Oct. 5 (Bloomberg) -- Asian stocks rose, with the benchmark regional index set to gain for the first week in three, after European Central Bank President Mario Draghi said the bank stands ready to buy bonds to ease the region’s debt crisis and as U.S. economic data beat estimates.
Brother Industries Ltd., a Japanese office-equipment maker that gets 28 percent of sales in Europe, advanced 2.5 percent. BHP Billiton Ltd., the world’s biggest mining company, rose 1 percent after a gauge of commodity prices yesterday climbed by the most in two months. LG Display Co. slid 4.5 percent in Seoul after Korea Investment & Securities cut its rating on the stock, saying television and notebook panel prices may fall.
The MSCI Asia Pacific Index added 0.4 percent to 122.84 as of 6:19 p.m. in Tokyo, with about five shares rising for each three that fell on the gauge. For the week, the index is headed for a 0.3 percent gain. Markets in China are closed for a holiday.
“At the moment, the market is telling us there won’t be an additional blowup or crisis in Europe in the near term,” said Donald Williams, Sydney-based chief investment officer at Platypus Asset Management Ltd., which manages about $1 billion. “Equity markets are turning up. It almost doesn’t matter which market you look at.”
Japan’s Nikkei 225 Stock Average rose 0.4 percent after falling earlier as the Bank of Japan maintained its asset-purchase plan at 55 trillion yen ($700 billion), preserving its policy firepower despite increased political pressure for more easing and signs of an economic contraction.
Australia’s S&P/ASX 200 Index added 0.9 percent to the highest level since August 2011. South Korea’s Kospi Index rose 0.1 percent and Hong Kong’s Hang Seng climbed 0.5 percent.
The MSCI Asia Pacific Index gained 7.9 percent this year through yesterday as policy makers boosted stimulus measures to counter a global economic slowdown and tame Europe’s debt crisis. The Asian benchmark trades at 12.9 times estimated earnings on average, compared with 13.9 times for the Standard & Poor’s 500 Index and 12 times for the Stoxx Europe 600 Index.

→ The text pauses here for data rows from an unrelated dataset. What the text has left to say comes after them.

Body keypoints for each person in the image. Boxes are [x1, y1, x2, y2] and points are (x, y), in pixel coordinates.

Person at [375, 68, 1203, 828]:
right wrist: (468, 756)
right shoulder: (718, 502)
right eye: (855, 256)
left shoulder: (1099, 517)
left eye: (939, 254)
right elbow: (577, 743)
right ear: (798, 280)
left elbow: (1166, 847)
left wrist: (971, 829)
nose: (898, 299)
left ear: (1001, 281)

The National Stock Exchange of India said 59 erroneous orders were responsible for a plunge and halt in trading today, briefly erasing about $58 billion in value from the stock market. Trading in the S&P CNX Nifty Index and some individual companies halted at 9:49 a.m. local time for 15 minutes after the 50-stock measure plunged as much as 16 percent to 4,888.20.
Reliance Industries Ltd., owner of the world’s largest refining complex, and Housing Development Finance Corp., India’s biggest mortgage lender, both tumbled as much as 20 percent.

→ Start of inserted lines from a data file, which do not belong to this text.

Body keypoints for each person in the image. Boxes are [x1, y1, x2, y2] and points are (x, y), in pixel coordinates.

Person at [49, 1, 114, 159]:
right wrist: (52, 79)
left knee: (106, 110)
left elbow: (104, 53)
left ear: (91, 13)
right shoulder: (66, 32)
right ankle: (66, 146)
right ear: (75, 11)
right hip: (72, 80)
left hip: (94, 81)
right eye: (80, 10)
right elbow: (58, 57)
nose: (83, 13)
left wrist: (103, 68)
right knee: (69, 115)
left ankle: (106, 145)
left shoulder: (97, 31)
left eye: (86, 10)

Asian exporters advanced. Brother Industries advanced 2.5 percent to 733 yen in Tokyo. Makita Corp., a Japanese power-tool maker that gets more than 40 percent of sales in Europe, climbed 1.5 percent to 3,085 yen.

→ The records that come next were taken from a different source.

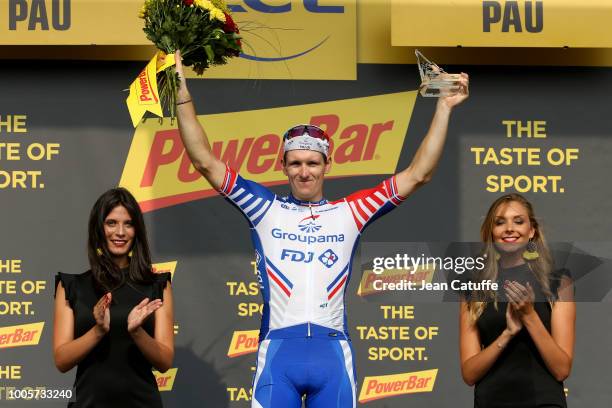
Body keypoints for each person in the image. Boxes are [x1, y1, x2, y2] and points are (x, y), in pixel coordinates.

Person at [174, 50, 469, 408]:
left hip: (333, 353)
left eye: (313, 162)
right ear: (282, 166)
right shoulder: (264, 208)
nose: (304, 171)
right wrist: (181, 92)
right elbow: (204, 160)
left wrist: (444, 108)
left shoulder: (350, 212)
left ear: (328, 164)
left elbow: (418, 174)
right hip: (279, 352)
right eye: (295, 163)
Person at [53, 188, 174, 408]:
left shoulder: (158, 285)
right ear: (98, 228)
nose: (120, 232)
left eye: (128, 224)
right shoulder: (71, 286)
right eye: (111, 223)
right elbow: (61, 360)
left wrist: (137, 332)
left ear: (136, 230)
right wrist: (98, 331)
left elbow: (165, 361)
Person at [459, 193, 575, 408]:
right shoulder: (474, 288)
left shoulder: (558, 282)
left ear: (532, 231)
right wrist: (507, 334)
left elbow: (561, 370)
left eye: (518, 221)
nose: (509, 228)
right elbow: (469, 374)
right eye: (500, 222)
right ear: (491, 233)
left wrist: (530, 316)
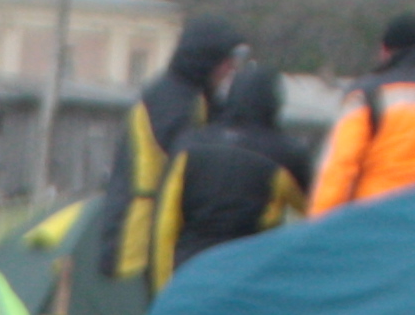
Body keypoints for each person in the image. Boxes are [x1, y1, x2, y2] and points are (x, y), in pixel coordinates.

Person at [109, 18, 251, 287]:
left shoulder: (188, 94)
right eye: (226, 60)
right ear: (206, 60)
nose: (231, 68)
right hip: (144, 229)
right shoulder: (176, 102)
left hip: (158, 221)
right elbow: (190, 167)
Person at [305, 13, 415, 214]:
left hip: (381, 219)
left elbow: (340, 166)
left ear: (384, 51)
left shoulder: (368, 95)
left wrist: (320, 223)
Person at [157, 64, 305, 278]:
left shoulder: (189, 145)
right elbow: (320, 210)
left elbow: (165, 224)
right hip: (248, 275)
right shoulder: (285, 153)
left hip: (190, 272)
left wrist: (164, 288)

ECB President Draghi said the central bank is ready to start buying government bonds of indebted euro nations as soon as the necessary conditions are fulfilled. The ECB yesterday kept its benchmark interest rate unchanged at a historic low of 0.75 percent.
Futures on the S&P 500 fell 0.1 percent today. The gauge advanced 0.7 percent yesterday after the Labor Department said applications for jobless benefits increased 4,000 to 367,000 last week. Economists forecast 370,000 claims, according to a Bloomberg survey. Orders placed with U.S. factories fell 5.2 percent in August, compared with a forecast for a 5.9 percent decline.
A U.S. Labor Department report today may show the world’s biggest economy created 115,000 jobs last month, while the unemployment rate rose to 8.2 percent from 8.1 percent, according to economists’ estimates. The Federal Reserve in September pledged to buy mortgage-backed securities until the U.S. labor market recovers.
BHP Billiton rose 1 percent to A$33.32 after gains in crude oil and metals prices help drive the biggest advance since Aug. 3 for the Standard & Poor’s GSCI Spot Index of 24 raw materials. Rio Tinto Group, the world’s third-largest mining company, advanced 1.8 percent to A$54.90.
Discovery Metals Ltd. soared 14 percent to A$1.655, a second day of gains, after a Chinese private equity firm yesterday offered A$830 million ($848 million) for control of the Australian copper producer in a push to secure access to overseas resources.
Among shares that fell, LG Display slumped 4.5 percent to 26,850 won in Seoul. Korea Investments downgraded the shares to hold from buy, saying TV and notebook panel prices may start falling in the fourth quarter.